Devenu un symbole de la liberté d'expression, Charlie Hebdo est réclamé partout, jusqu'en Inde et en Australie: le journal, qui ne se vendait qu'à 30.000 exemplaires dont une poignée à l'étranger, a fait imprimer 3 millions de ce numéro post-attentat diffusé dans plus de 20 pays - un record pour la presse française. Il a été traduit en cinq langues: espagnol, arabe et anglais dans des versions numériques, en italien et en turc pour des versions papier.
Les kiosquiers français, qui s'attendaient à être dévalisés, seront approvisionnés tous les jours jusqu'au 19 janvier et le journal devrait rester en vente plusieurs semaines.
La Une sur Mahomet, dévoilée dès mardi, a déjà été reproduite par de très nombreux médias et sites dans le monde, surtout en Europe, après la marche de dimanche qui a réuni à Paris une cinquantaine de dirigeants étrangers.
- 'Ni logique, ni sage' -
Elle a en revanche été occultée par les grands médias des pays musulmans et dans certains pays d'Afrique ou d'Asie car l'islam interdit de représenter le prophète.
En Turquie, le quotidien d'opposition Cumhuriyet a prévu, lui, de publier en turc une large partie du numéro.
Le Mahomet de Charlie Hebdo était aussi absent des grands médias aux Etats-Unis, où la satire religieuse est taboue, et de la plupart des journaux britanniques. Washington a cependant tenu à affirmer mardi son "soutien absolu au droit de Charlie Hebdo" à publier cette Une.
La nouvelle caricature de Mahomet a en revanche déclenché la colère de certaines instances musulmanes. Al-Azhar, principale autorité de l'islam sunnite basée en Egypte, a estimé qu'elle allait "attiser la haine".
L'instance représentant l'islam auprès des autorités égyptiennes, Dar al-Ifta, l'a qualifiée de "provocation". En Iran, le site d'information Tabnak (conservateur) estime que Charlie Hebdo "insulte de nouveau le prophète".
"Il n'est ni raisonnable, ni logique, ni sage de publier les dessins et les films offensant le prophète ou attaquant l'islam", écrit de son côté dans un communiqué l'Union mondiale des oulémas musulmans, basée au Qatar et présidée par le prédicateur qatari d'origine égyptienne Youssef al-Qaradaoui, considéré comme l'éminence grise des Frères musulmans.

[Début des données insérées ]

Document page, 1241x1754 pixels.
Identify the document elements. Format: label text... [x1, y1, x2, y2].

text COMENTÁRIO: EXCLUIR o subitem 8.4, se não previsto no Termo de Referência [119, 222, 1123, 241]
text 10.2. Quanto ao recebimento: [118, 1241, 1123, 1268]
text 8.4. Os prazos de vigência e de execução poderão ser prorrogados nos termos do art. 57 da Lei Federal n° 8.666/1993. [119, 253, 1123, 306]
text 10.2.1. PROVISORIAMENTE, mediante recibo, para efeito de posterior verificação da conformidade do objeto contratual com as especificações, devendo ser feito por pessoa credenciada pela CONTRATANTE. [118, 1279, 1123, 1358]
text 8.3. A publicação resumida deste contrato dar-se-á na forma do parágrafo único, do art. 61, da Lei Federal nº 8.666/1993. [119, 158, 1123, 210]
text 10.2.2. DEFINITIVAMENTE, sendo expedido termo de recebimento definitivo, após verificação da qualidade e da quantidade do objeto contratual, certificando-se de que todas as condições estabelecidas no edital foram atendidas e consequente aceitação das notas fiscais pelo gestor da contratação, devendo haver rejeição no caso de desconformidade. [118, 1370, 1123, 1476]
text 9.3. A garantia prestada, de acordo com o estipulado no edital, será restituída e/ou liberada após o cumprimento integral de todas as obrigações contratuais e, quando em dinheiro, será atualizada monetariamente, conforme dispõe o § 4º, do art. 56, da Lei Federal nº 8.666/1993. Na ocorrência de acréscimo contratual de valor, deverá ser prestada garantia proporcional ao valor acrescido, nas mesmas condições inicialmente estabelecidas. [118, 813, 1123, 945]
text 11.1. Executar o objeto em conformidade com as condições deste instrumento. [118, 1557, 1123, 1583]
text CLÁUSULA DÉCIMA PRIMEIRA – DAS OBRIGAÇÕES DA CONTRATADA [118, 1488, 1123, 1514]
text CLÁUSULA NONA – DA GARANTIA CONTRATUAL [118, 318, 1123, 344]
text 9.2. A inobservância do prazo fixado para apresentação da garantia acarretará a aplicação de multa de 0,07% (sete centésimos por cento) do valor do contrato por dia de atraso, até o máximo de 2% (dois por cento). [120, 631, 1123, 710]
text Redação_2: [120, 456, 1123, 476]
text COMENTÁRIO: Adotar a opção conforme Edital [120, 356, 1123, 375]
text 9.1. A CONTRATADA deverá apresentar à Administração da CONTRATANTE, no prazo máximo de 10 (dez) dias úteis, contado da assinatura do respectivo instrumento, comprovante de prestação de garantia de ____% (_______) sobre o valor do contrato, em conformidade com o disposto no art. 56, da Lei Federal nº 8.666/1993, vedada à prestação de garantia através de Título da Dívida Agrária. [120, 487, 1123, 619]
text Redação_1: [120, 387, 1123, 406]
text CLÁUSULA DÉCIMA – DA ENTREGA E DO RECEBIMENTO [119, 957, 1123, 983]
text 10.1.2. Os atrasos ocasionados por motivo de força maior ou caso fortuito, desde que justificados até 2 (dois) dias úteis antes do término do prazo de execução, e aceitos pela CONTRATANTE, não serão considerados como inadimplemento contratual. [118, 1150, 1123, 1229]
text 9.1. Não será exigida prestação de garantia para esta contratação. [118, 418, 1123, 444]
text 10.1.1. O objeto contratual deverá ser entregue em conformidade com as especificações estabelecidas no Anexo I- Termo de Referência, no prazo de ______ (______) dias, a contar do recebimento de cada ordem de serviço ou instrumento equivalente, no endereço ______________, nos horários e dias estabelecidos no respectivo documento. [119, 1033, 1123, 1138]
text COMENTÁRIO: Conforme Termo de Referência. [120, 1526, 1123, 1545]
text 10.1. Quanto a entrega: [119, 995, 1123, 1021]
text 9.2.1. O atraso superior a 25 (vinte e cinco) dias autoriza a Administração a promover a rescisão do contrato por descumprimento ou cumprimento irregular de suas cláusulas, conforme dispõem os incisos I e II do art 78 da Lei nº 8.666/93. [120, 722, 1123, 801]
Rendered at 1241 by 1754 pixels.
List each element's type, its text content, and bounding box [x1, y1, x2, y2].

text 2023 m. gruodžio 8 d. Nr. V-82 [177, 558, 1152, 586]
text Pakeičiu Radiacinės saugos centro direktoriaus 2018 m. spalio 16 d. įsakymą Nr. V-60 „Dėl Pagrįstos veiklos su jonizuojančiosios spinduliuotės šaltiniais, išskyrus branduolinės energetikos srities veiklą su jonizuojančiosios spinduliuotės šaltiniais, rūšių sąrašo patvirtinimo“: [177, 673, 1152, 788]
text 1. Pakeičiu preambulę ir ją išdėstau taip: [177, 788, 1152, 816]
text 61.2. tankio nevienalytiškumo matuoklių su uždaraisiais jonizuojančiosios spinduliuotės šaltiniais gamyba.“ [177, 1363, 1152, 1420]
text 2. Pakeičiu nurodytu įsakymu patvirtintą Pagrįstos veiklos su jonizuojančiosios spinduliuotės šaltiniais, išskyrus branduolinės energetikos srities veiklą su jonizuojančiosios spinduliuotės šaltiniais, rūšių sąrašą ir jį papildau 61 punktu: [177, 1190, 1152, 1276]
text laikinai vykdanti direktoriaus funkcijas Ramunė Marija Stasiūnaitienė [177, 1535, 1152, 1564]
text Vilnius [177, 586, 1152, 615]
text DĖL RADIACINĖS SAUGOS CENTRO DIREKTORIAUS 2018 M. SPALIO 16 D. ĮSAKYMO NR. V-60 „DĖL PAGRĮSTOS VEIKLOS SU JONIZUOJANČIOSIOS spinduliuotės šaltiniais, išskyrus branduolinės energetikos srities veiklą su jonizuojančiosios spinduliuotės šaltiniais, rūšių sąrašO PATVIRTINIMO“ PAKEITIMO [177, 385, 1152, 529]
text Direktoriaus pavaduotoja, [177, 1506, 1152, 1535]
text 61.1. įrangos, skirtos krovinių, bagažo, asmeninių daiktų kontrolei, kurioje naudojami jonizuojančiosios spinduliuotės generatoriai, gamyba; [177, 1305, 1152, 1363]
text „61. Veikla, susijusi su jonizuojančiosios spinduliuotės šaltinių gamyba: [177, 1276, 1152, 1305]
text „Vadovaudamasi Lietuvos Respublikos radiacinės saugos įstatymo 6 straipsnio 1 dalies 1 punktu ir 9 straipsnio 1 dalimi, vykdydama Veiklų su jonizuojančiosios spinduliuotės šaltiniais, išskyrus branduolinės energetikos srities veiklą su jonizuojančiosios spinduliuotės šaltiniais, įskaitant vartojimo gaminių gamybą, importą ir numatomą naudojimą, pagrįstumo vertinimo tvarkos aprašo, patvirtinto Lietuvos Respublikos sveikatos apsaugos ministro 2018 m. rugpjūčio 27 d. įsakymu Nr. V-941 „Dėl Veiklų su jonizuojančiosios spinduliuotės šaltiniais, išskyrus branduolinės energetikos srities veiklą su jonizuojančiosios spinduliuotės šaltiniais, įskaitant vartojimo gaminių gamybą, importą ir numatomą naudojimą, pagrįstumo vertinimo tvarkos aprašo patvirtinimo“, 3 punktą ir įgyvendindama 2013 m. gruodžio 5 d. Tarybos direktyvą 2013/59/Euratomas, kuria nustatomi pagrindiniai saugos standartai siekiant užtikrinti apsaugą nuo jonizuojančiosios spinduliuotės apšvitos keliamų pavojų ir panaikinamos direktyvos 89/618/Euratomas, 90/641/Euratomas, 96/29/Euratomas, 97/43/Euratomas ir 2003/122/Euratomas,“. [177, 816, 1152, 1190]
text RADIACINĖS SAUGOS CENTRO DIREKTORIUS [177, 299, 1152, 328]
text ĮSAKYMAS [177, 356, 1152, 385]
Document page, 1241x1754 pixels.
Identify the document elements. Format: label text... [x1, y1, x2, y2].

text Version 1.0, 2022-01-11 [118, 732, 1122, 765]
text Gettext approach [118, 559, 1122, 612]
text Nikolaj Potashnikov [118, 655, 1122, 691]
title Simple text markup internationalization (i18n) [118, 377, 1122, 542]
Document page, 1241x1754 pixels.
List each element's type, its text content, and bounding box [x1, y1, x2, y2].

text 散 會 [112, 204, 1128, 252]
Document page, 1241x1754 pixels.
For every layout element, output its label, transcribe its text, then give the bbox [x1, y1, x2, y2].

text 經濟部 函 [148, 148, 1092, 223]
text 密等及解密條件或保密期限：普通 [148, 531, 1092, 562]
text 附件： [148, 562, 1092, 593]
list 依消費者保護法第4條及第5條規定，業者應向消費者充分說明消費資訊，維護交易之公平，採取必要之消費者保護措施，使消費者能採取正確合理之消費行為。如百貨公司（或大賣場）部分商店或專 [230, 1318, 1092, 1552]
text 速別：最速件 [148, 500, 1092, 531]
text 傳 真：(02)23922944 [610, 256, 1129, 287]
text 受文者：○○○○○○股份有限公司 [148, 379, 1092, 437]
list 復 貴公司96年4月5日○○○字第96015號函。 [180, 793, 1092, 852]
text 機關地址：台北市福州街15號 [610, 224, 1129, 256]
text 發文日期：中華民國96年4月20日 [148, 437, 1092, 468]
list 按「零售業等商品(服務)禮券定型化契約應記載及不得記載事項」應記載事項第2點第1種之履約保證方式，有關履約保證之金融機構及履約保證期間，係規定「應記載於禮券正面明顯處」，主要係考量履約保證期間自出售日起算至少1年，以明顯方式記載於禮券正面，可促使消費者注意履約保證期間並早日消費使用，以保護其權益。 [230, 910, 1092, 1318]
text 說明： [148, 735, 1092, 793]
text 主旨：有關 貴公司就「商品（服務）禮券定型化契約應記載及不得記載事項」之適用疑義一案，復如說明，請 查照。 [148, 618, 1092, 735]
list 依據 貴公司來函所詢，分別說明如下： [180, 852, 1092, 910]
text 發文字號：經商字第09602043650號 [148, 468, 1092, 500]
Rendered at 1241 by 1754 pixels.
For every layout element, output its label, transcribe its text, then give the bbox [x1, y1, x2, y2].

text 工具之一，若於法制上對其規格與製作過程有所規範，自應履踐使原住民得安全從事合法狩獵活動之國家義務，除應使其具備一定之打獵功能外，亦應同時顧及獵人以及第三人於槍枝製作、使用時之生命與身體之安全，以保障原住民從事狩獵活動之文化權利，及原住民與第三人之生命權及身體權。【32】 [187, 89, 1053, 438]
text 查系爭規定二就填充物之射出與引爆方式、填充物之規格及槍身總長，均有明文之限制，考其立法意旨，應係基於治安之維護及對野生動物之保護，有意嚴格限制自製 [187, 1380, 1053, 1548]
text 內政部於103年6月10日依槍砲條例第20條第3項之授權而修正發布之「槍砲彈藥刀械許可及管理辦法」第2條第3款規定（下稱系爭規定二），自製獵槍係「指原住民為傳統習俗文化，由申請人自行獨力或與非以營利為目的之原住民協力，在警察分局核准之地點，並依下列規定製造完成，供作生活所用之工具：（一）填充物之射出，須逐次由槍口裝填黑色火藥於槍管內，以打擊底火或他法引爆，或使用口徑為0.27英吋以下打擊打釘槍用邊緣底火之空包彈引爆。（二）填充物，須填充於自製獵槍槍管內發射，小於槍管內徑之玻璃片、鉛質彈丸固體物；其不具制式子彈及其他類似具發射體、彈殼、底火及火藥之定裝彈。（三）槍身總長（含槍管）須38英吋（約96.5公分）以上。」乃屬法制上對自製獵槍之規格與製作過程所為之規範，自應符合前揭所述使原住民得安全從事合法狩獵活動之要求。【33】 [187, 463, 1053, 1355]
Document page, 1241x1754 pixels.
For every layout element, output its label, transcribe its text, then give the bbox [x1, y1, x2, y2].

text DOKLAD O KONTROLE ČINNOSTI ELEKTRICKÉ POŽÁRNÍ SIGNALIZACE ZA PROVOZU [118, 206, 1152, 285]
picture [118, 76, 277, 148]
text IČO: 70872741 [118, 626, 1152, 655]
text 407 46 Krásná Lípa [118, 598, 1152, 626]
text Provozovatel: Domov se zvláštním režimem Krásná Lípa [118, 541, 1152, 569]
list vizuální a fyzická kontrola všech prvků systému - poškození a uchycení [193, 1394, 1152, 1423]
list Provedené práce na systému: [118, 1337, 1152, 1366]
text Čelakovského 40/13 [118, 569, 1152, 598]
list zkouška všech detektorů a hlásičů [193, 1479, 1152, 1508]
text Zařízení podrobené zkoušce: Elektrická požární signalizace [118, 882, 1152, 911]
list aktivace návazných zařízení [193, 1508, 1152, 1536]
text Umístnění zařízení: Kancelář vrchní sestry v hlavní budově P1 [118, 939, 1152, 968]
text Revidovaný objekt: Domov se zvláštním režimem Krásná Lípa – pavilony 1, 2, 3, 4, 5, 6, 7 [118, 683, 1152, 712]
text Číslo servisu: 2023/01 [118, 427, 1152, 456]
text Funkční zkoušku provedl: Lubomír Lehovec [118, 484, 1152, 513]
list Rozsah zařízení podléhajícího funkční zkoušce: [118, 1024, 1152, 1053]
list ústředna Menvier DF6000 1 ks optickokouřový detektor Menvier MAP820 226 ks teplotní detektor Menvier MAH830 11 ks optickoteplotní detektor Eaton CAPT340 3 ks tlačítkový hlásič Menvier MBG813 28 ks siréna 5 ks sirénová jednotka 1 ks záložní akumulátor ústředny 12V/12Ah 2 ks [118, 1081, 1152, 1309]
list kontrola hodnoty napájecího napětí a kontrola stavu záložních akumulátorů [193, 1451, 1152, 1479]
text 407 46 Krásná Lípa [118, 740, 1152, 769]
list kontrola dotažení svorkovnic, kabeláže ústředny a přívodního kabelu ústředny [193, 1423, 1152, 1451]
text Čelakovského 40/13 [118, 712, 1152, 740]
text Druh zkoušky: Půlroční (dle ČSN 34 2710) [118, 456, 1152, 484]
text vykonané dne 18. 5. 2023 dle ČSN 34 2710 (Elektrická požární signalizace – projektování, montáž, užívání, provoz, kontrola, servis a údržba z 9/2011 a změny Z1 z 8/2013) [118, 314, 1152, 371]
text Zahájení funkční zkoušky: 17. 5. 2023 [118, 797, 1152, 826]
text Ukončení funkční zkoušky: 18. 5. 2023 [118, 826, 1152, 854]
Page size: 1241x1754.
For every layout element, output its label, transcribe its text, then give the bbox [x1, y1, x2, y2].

De leur côté, les responsables de l'islam de France ont appelé au calme, à la veille de la parution.
En février 2006, Charlie Hebdo avait, comme plusieurs journaux européens, repris 12 caricatures de Mahomet publiées par le quotidien danois Jyllands-Posten, qui avaient suscité des manifestations violentes dans le monde musulman. Depuis, le journal français, qui a continué de dessiner régulièrement Mahomet, était devenu une cible emblématique pour les intégristes.
"Notre Mahomet est vachement plus sympa que celui brandi par ceux qui ont tiré. C'est un bonhomme qui pleure avant toute chose", se sont défendus les survivants du journal. "L'état d'esprit +Je suis Charlie+, cela veut dire aussi le +droit au blasphème+", a résumé leur avocat, Richard Malka, réfutant avec virulence toute accusation d'islamophobie.